Compensatory Control
Life is to be lived, not controlled.
– Ralph Ellison, Invisible Man
My friend used to say that the more kids you have, either the messier or the neater you become. For me, it’s definitely been the latter—I’ve gone from someone who didn’t even own a proper vacuum to someone who whips out a Dyson every few hours to catch crumbs and pet hairs. When the kids want to make me a surprise, they clean up their rooms. Cursory analysis would probably reveal that keeping my material world tidy is a response to the inevitable chaos of life with more bodies in the house. If I can’t control the messiness of emotions and interruptions and lessons and tasks, then at least I can keep our space spare and clean, even if that does mean a never-ending battle against dirt and entropy.
To some extent, that battle is a coping mechanism: I am compensating for my lack of control in one area of life by trying to control another area even more. If I’m bothered that I can’t get one thing right, I often get more easily and disproportionately bothered if I can’t get something else right. The anxiety carries over, too: my anxiety over not being able to control one thing makes me suddenly anxious about all kinds of other things.
The pandemic has been a good example of this. When I lost the ability to control many things I took for granted in life, there was the temptation to exert more control over whatever I could still influence. When schools closed, it was easy to get swept up in anxiety over finding the perfect alternative educational option. When we got a puppy, it was easy to have unrealistic expectations about how perfect her training should be.

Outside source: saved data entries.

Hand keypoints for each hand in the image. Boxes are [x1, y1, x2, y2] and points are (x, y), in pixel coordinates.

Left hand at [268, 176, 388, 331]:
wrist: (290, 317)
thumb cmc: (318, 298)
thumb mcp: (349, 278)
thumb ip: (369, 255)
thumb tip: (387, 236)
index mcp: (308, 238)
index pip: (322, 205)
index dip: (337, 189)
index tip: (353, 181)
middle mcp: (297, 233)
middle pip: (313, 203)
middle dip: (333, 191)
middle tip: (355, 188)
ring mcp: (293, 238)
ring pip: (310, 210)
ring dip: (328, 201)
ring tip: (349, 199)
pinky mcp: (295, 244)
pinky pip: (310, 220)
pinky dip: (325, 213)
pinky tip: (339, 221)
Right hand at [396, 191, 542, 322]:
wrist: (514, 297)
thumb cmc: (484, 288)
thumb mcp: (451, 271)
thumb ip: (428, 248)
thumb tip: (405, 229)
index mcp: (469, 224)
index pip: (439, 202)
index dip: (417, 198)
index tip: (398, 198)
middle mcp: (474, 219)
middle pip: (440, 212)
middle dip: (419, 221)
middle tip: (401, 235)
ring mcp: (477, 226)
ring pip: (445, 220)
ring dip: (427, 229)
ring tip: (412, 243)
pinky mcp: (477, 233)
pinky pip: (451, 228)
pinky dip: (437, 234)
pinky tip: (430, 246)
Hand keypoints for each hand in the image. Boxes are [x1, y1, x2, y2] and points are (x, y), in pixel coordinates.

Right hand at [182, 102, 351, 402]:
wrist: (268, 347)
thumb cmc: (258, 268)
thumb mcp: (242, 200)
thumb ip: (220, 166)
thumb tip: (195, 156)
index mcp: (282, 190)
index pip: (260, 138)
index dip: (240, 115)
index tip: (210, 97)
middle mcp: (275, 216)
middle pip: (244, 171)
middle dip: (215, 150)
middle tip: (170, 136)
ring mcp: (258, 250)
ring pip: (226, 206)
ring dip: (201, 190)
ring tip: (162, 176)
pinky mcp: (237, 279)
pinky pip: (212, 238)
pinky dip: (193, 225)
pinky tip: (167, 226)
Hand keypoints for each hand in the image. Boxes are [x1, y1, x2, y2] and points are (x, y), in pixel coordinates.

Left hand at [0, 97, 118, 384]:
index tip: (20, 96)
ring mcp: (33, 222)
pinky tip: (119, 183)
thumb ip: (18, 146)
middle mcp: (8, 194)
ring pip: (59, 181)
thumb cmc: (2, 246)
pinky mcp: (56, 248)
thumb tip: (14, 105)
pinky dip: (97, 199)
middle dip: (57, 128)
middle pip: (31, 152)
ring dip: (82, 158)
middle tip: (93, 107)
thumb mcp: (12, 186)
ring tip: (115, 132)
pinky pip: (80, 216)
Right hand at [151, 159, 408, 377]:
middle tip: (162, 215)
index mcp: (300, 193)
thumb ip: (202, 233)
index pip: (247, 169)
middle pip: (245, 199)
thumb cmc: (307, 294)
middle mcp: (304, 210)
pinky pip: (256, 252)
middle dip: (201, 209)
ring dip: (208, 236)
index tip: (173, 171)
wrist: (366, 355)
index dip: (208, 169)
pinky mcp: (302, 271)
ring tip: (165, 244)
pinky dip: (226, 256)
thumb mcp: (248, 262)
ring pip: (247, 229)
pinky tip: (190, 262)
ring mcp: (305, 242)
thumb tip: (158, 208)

And when my husband started being around at home more, I wanted him to be an accomplice to all this compensatory control. Somehow, I essentially came to wish that I was married to my own clone. I wanted him to see the home and function within it exactly the way I would, to have the same preferences, to be bothered by the same problems. I wanted him to read my mind. I wanted him to be an extension of myself so I could manage all the changes happening at home the way I could not manage changing everything we had lost. So it was easy to get bothered if he didn’t clear the table as quickly as I would have, or didn’t teach a lesson the same way.
Thank goodness he isn’t my duplicate! Thank goodness he’s around to call me out when I start to cope with control or displace my anxiety. When that is happening, I need to stop and realize my response is disproportionate or compensatory. Often that simple realization goes a long way, and it’s always the first step.

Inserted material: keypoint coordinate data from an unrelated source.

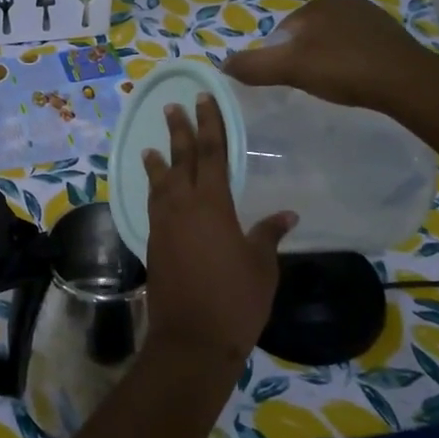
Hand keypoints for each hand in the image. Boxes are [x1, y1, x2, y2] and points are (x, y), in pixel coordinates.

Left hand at [142, 93, 295, 362]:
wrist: (192, 338)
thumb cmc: (235, 300)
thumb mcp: (262, 265)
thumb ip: (268, 234)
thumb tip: (286, 213)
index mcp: (212, 204)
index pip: (211, 153)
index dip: (209, 123)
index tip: (204, 99)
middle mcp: (182, 207)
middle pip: (180, 160)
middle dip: (178, 132)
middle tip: (172, 107)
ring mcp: (163, 225)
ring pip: (160, 182)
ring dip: (159, 161)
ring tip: (152, 146)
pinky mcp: (154, 243)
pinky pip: (153, 205)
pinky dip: (154, 190)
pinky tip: (156, 190)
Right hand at [222, 0, 438, 110]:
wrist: (407, 82)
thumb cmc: (343, 70)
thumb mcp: (290, 69)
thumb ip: (254, 66)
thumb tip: (222, 64)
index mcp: (317, 5)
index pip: (283, 33)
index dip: (279, 58)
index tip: (289, 81)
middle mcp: (343, 2)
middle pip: (307, 36)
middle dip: (303, 58)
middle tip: (310, 85)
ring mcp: (370, 17)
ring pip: (332, 41)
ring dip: (327, 60)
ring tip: (334, 85)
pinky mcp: (390, 34)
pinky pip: (356, 47)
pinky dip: (350, 62)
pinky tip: (356, 80)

The rest of the process works out in varying ways. Sometimes what I need is to sit with the truth that God is asking me not to control but to steward, two things which are at odds when my focus on a task blinds me from seeing the beings around me. Sometimes I need space to grieve and feel the feelings. Sometimes I need to talk it out with someone who can ground me. But it always starts with seeing that my desire to control, or my level of anxiety, is a response to more than just the situation before me.

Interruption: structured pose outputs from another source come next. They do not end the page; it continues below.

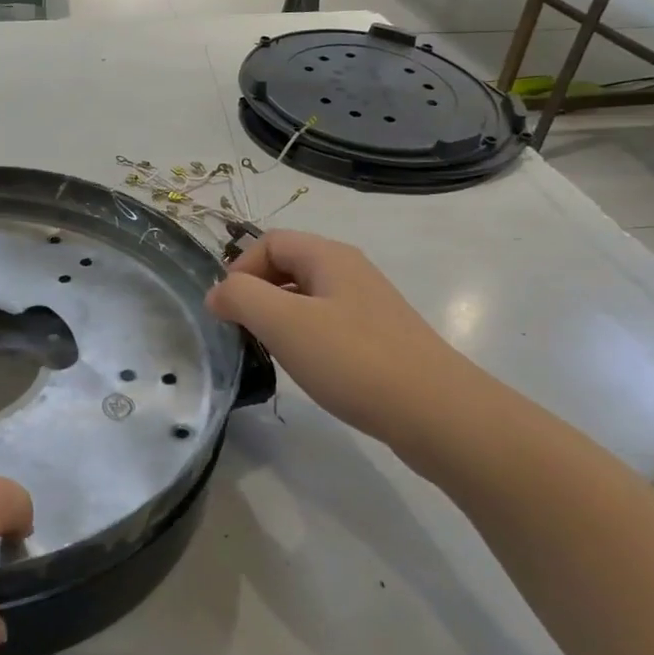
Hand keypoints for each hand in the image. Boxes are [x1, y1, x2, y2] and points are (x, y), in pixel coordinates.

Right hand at [207, 229, 474, 451]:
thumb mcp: (283, 323)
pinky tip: (306, 368)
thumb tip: (217, 293)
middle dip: (257, 294)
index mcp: (329, 257)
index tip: (227, 311)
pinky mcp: (379, 340)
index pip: (269, 241)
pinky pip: (328, 325)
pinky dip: (305, 339)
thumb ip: (241, 298)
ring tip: (270, 352)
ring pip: (307, 298)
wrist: (436, 413)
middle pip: (288, 266)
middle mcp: (350, 272)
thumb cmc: (353, 359)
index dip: (240, 269)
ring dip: (279, 318)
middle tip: (244, 332)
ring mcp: (368, 307)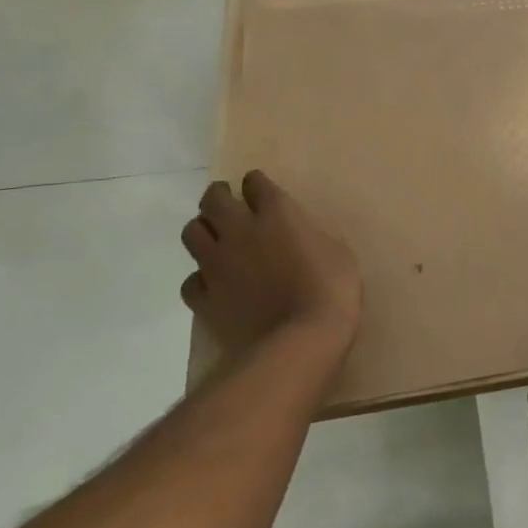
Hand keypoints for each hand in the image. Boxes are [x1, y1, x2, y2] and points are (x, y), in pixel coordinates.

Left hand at [179, 172, 363, 361]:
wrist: (298, 343)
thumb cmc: (331, 291)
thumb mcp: (337, 253)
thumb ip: (311, 237)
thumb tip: (300, 238)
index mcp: (277, 214)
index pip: (255, 184)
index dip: (256, 184)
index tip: (259, 189)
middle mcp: (240, 231)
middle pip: (213, 199)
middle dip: (219, 196)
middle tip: (228, 203)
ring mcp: (217, 265)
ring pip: (191, 232)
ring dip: (202, 230)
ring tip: (215, 238)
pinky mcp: (204, 298)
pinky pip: (191, 280)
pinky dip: (200, 278)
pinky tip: (213, 284)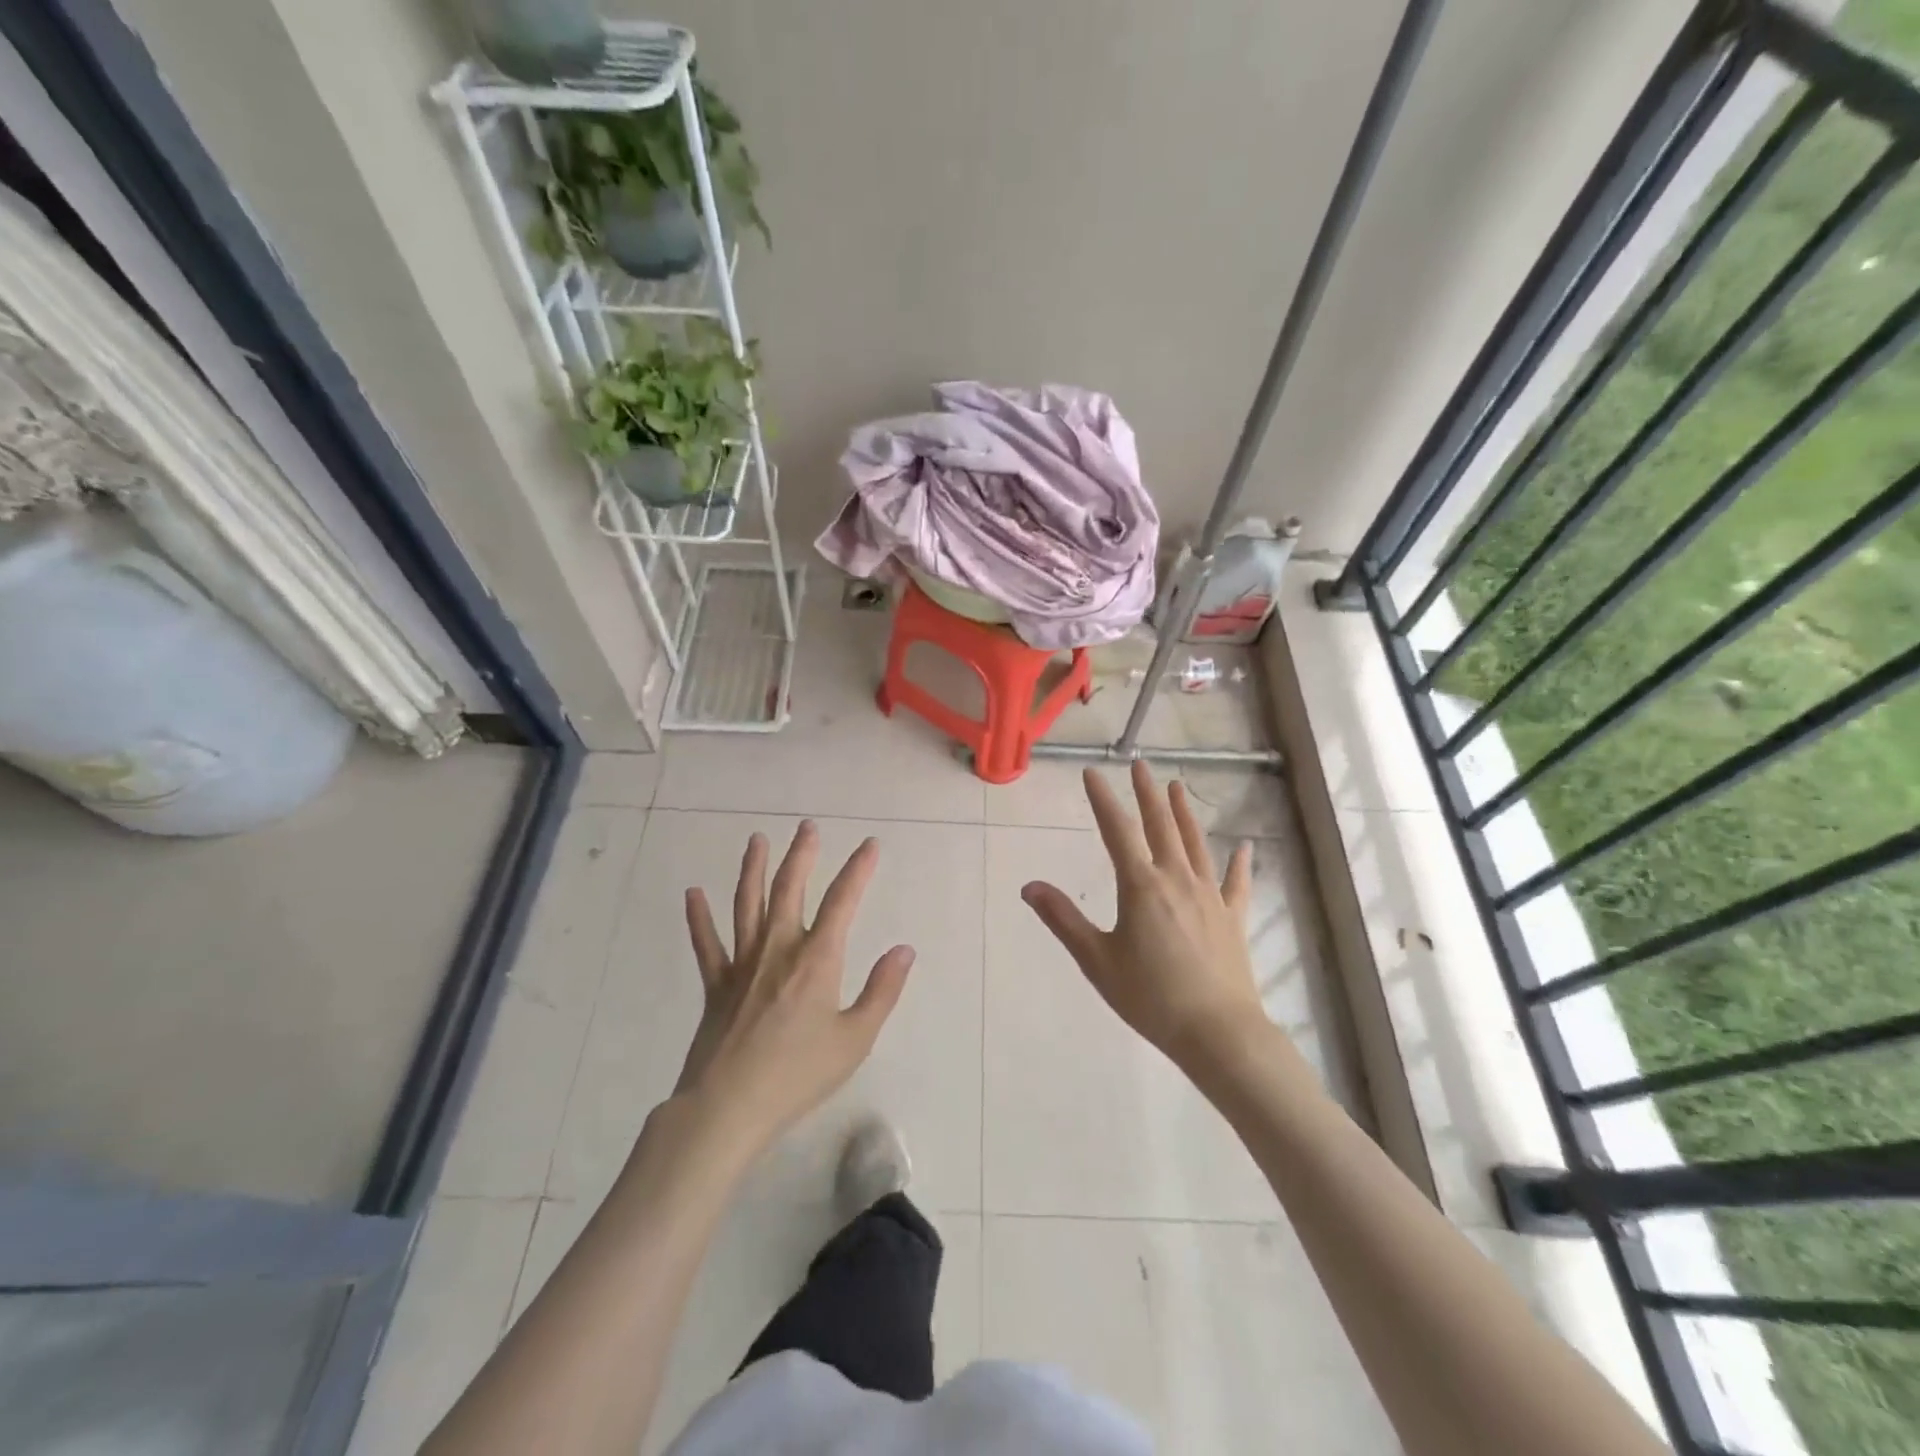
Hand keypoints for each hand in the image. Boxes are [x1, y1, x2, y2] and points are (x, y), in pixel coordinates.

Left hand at [676, 822, 914, 1155]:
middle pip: (790, 889)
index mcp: (817, 960)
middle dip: (802, 855)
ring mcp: (742, 965)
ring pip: (747, 904)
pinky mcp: (716, 985)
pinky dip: (699, 918)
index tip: (870, 845)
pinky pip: (707, 944)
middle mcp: (779, 949)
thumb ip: (882, 991)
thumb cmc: (799, 1074)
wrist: (728, 1108)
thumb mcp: (856, 1038)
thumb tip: (904, 950)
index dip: (858, 869)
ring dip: (753, 869)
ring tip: (756, 840)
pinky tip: (693, 894)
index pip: (843, 901)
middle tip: (807, 826)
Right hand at [1022, 763, 1263, 1071]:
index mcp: (1141, 886)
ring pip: (1196, 843)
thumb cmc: (1150, 996)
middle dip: (1147, 794)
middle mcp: (1177, 879)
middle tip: (1140, 765)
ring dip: (1184, 813)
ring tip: (1176, 786)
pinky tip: (1243, 846)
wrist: (1217, 1031)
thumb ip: (1064, 919)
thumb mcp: (1097, 960)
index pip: (1117, 831)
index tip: (1092, 773)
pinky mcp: (1233, 917)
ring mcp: (1210, 895)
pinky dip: (1239, 862)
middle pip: (1160, 826)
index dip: (1103, 800)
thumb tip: (1029, 886)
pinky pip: (1236, 882)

The truth is, there is a gift hidden in the loss of control. There is something to be gleaned from powerlessness. There is an identification of Christ and discovery of His kingdom. There is a revelation of incisive truths about ourselves. There is space for the exercise of faith. There is much to be received if we are willing to remain in that place long enough to see and receive it. And that begins with responding not by turning away from our powerlessness, but towards it.